The backdrop to the chaos is Grady's father's Christmas holiday traditions of putting up eight thousand decorations, and acting out a Dicken's style scenario (right down to the vests and Tiny Tim's crutch), despite the fact his wife is Jewish. Grady has fallen in love with Kita, his gorgeous classmate who has also stood up for him against Danya, but who ultimately ends up back with their friend, her ex boyfriend, Russ. Whereas it would have been easy to leave Grady as a hurt teen learning harsh lessons about being transgendered, the reader is instead given a wonderful Christmas play by the entire family (which now includes Sebastian, Eve, and the new family dog).
•Critical Evaluation
A simplistic look at life as a transgendered teen, which while it could have more intense, does a fairly good job of giving the uninformed a view into this phenomenon.
•Reader’s Annotation
Suitable for younger and older teens, a good introduction to the transgender experience through the eyes of a young person.

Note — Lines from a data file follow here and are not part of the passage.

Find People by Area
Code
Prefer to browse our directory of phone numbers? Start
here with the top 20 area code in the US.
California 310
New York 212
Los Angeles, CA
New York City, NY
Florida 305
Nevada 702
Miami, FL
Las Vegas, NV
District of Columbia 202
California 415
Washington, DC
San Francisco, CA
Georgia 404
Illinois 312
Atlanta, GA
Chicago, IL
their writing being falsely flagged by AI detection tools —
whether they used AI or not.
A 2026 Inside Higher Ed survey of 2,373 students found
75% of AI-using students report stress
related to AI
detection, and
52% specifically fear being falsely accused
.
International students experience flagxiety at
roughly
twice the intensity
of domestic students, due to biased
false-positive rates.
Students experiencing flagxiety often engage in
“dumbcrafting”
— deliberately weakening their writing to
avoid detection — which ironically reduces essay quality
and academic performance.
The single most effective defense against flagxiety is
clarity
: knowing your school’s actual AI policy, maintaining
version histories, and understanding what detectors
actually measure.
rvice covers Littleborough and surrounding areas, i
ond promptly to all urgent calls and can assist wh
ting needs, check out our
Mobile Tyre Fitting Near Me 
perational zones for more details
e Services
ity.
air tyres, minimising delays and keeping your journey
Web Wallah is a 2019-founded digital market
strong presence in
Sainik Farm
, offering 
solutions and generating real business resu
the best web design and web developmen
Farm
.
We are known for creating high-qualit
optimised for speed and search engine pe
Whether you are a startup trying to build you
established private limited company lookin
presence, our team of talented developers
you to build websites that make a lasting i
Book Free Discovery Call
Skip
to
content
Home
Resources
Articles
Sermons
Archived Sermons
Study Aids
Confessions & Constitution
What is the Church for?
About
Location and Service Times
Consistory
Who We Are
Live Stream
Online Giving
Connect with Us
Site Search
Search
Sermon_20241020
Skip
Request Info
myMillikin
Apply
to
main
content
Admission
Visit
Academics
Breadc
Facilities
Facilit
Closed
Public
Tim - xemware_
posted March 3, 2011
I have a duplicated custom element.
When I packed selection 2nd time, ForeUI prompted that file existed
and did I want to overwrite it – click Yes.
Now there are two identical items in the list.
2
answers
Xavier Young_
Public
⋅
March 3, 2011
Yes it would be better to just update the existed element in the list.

•Information about the author
•Genre
Realistic Fiction
•Curriculum Ties
Social Science
Sexual Education
•Booktalking Ideas
Transgendered persons, bullying
•Reading Level/Interest Age
Grades 9-12/Ages 14-19
•Challenge Issues
Possibility of individuals protesting that being transgendered is unnatural, but as Sebastian points out, these people can be shown precedents in the animal kingdom.
•Why did you include this book in you’re the titles you selected?
Book part of the curriculum, but I might have chosen it anyway, having had transgendered friends since college.